Si nous ne nous trompons pas dans nos prévi­sions on ne con­naît jamais l’ensemble de tous les fac­teurs soci­aux qui entrent en jeu — la péri­ode de dépres­sion sera par­ti­c­ulière­ment longue cette fois.

Ce n’est pas seule­ment le phénomène qu’on a con­staté égale­ment aus­sitôt après la guerre de 1870–1871 ; l’incapacité et la non­cha­lance des gou­verne­ments cap­i­tal­istes, leur manque de courage à appli­quer de grands moyens pour remédi­er des maux soci­aux sérieux, col­la­borent indé­ni­able­ment cette fois à empir­er la situation.

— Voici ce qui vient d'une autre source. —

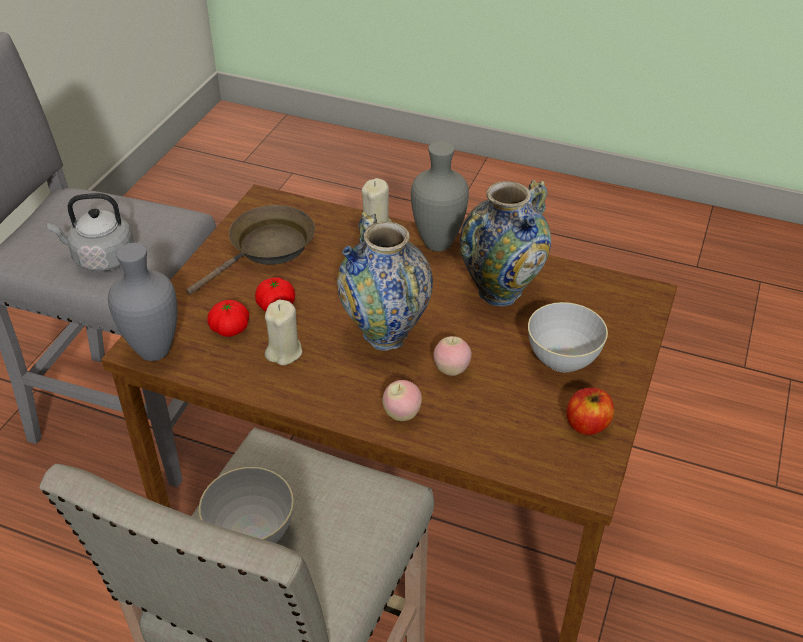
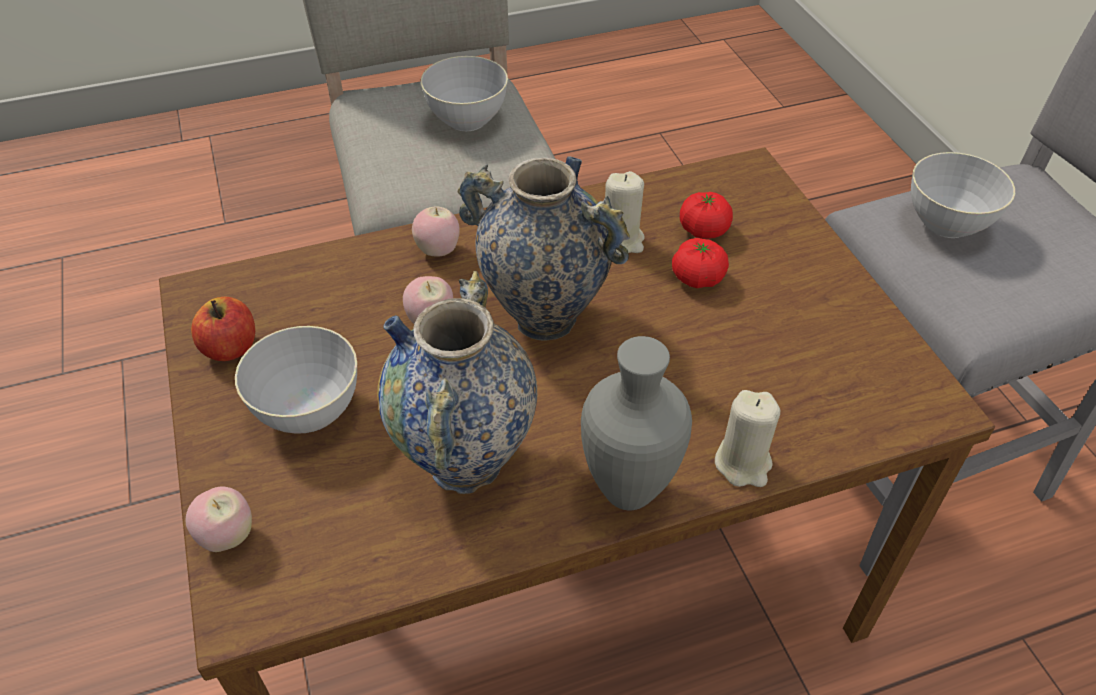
camera: 140 degrees right, 5 degrees up
grey kettle [47,193,134,271] -> grey bowl [911,152,1015,238]
grey vase [108,243,177,361] -> none
brown frying pan [186,205,315,295] -> none
none -> apple [186,487,252,552]

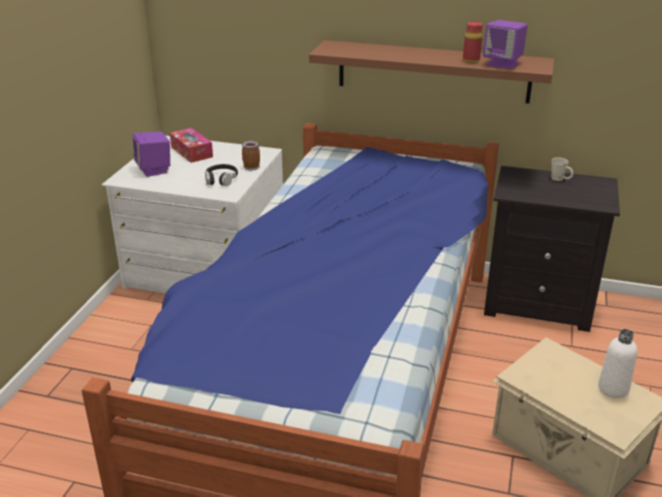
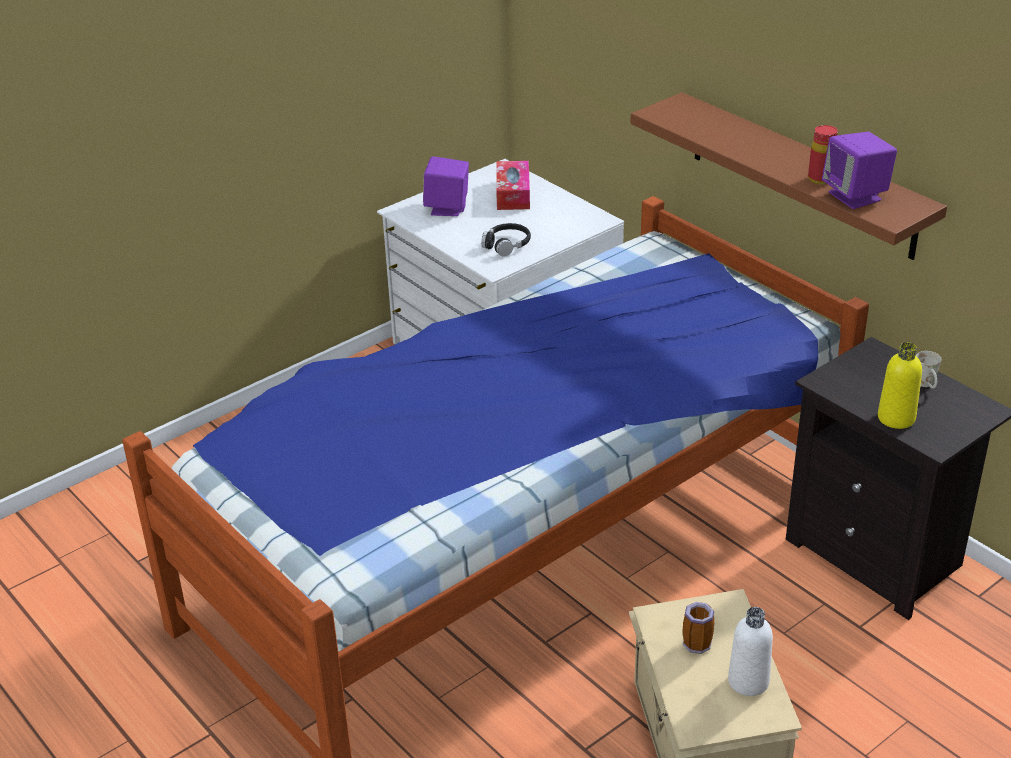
camera: 35 degrees right, 5 degrees up
mug [242,141,260,171] -> mug moved to [682,602,715,654]
none -> yellow bottle [878,342,922,429]

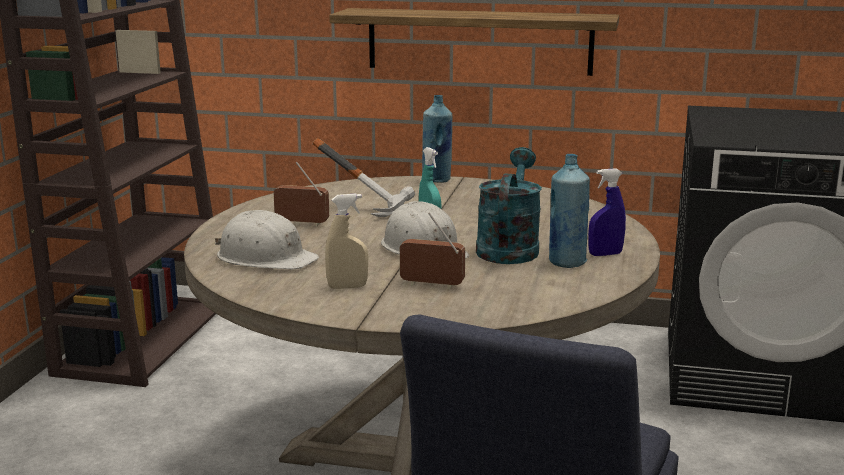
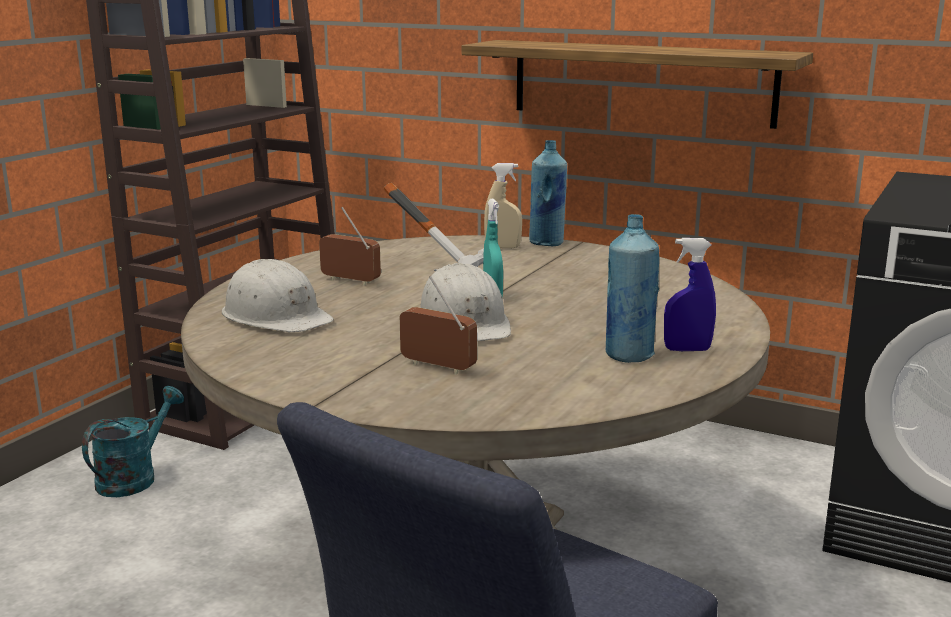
camera: 15 degrees right, 0 degrees up
beige spray bottle [325,193,368,289] -> beige spray bottle moved to [484,163,522,249]
turquoise watering can [476,147,542,264] -> turquoise watering can moved to [82,386,184,497]

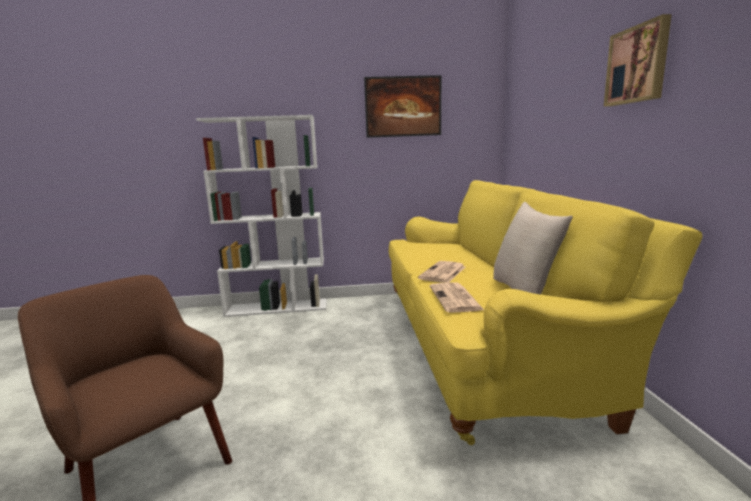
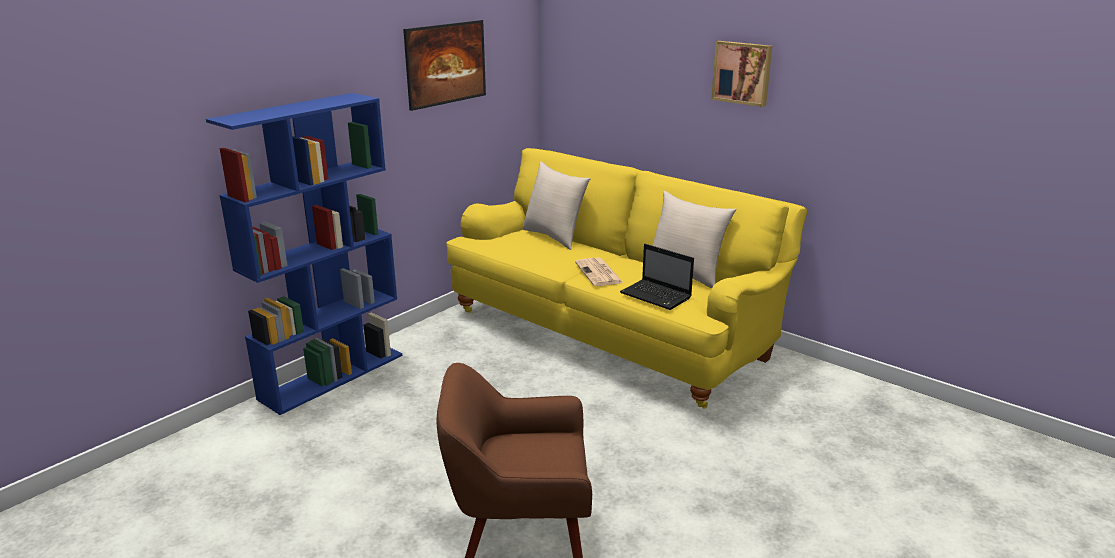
camera: 45 degrees left, 10 degrees up
white bookcase [196,115,327,317] -> blue bookcase [206,93,402,415]
newspaper [430,282,484,313] -> laptop [620,244,694,310]
none -> beige pillow [522,162,591,250]

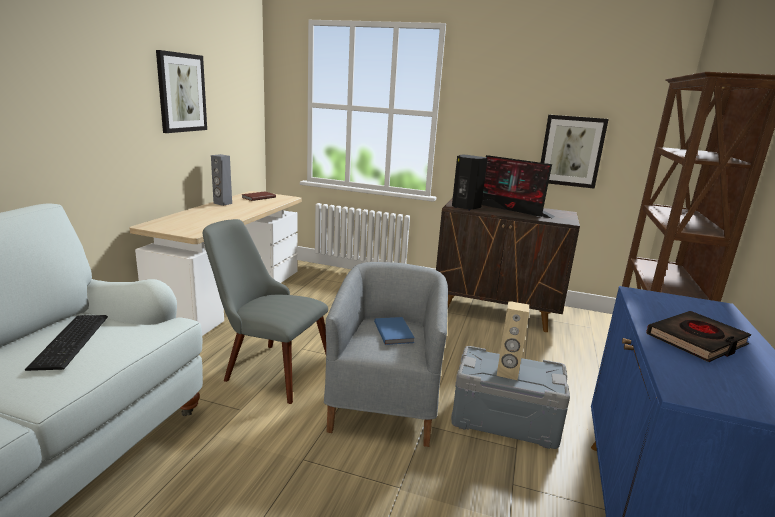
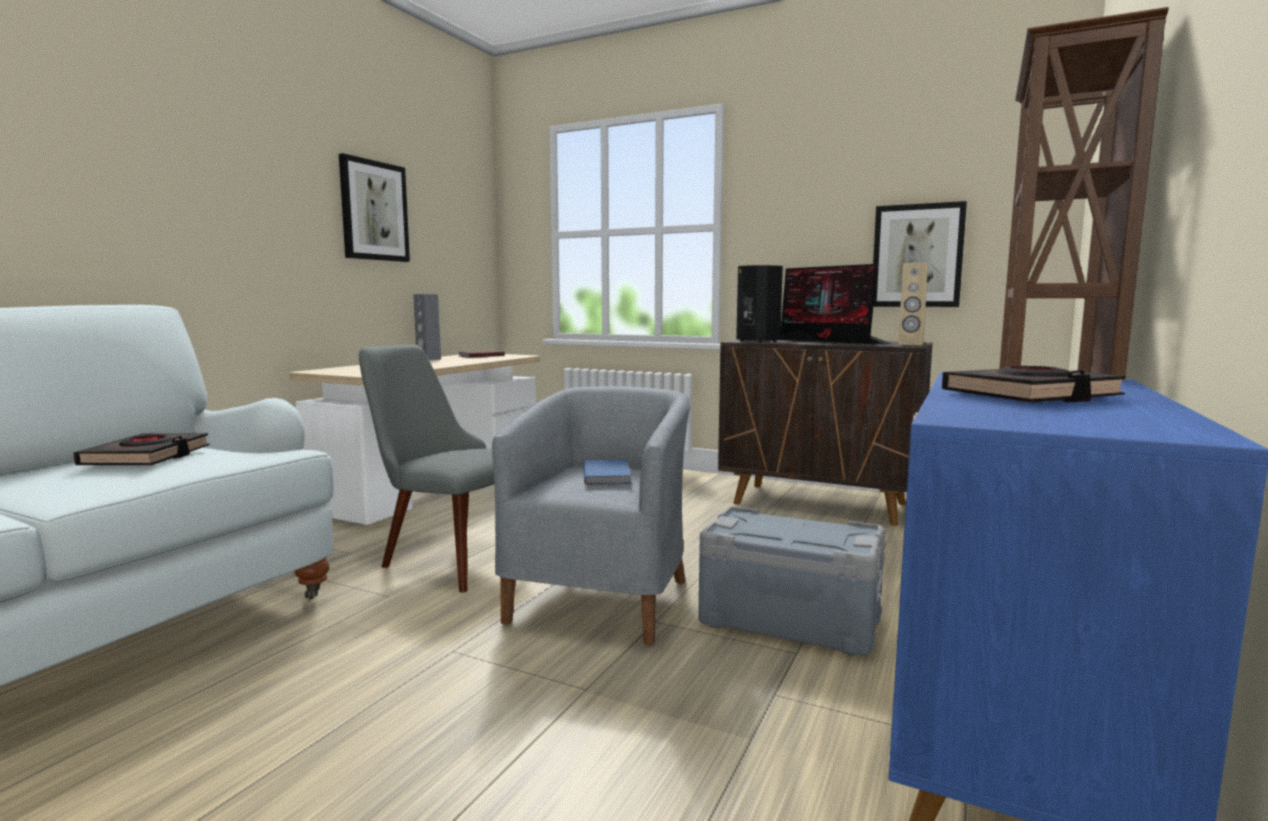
camera: 10 degrees right, 10 degrees down
keyboard [25,315,108,371] -> black book [73,433,210,465]
beige speaker [497,301,529,380] -> beige speaker moved to [898,263,928,345]

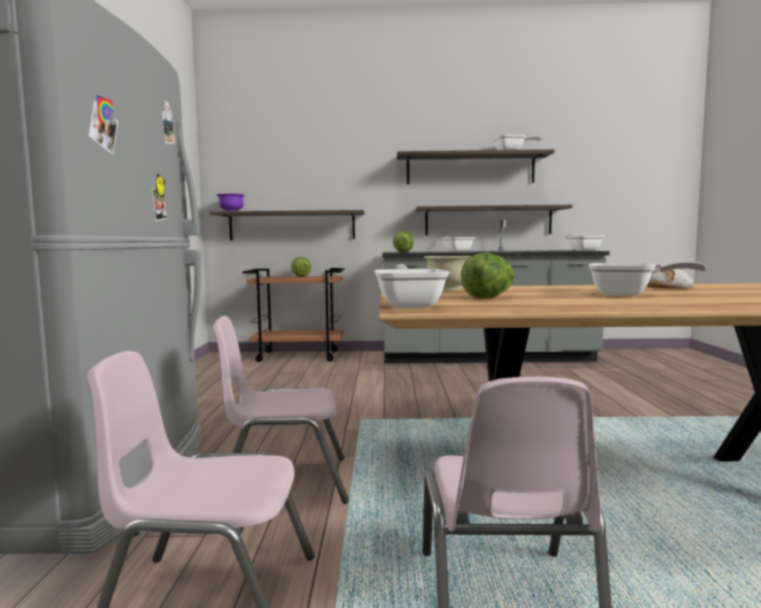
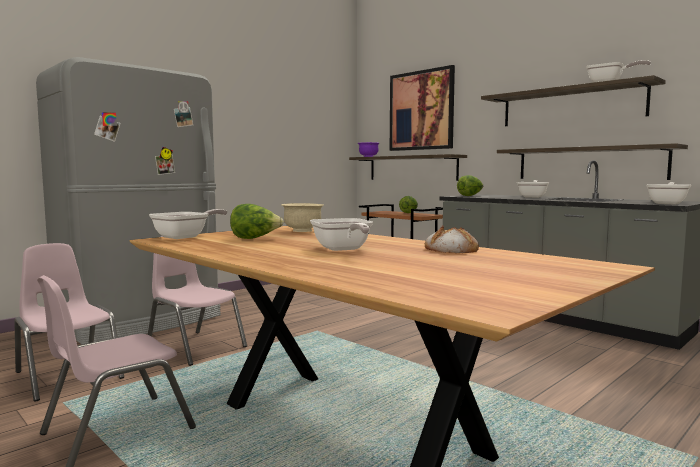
camera: 45 degrees right, 0 degrees up
none -> picture [390,65,455,151]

Qu’arrivera-t-il main­tenant que plusieurs dizaines de mil­liards ont été placés par les gou­ver­nants de presque tous les pays en emprunts à 5 et 6 % ?

Il arrivera néces­saire­ment ceci, que l’homme qui peut gag­n­er 6 % par an de son argent en se croisant les bras, ne sen­ti­ra guère d’inclination à ris­quer sa for­tune dans l’industrie, avec chance d’y réalis­er 4 % ou même 7 ou 8 % de béné­fices, mais aus­si en risquant de faire faillite.

La direc­tion d’une aciérie se trou­verait-elle encline à agrandir ses étab­lisse­ments et à les adapter aux dernières exi­gences de la tech­nique, elle aura beau s’adresser à Mme la Douair­ière de X…, en lui deman­dant de souscrire quelques cen­taines de mil­liers d’actions nou­velles. Mme la Douair­ière répon­dra avec orgueil qu’étant « patri­ote », elle a naguère souscrit à l’Emprunt français 6 % et qu’elle entend laiss­er son argent là où il est placé « en toute sécu­rité ». Une prime à l’oisiveté.

« Quiconque ne veut que 4 % de son argent n’a pas besoin d’exploiter une papeterie ! » s’écria, avant la guerre, lors de l’enquête alle­mande sur le car­tel des papiers à imprimer, le pro­prié­taire d’une papeterie [[Kon­tradik­torische Ver­hand­lun­gen über Deutsche Kartelle, Heft 4. Dépo­si­tion du fab­ri­cant Leon­hardt.]]. Après la guerre, on pour­ra dire que quiconque ne désire que 6 % de son argent n’a pas besoin de le hasarder dans une entre­prise indus­trielle ou com­mer­ciale. Cepen­dant la con­séquence en sera que toute la série inin­ter­rompue d’emprunts effec­tués dans tous les pays du monde pèsera lour­de­ment sur l’ensemble des ini­tia­tives chez les peuples.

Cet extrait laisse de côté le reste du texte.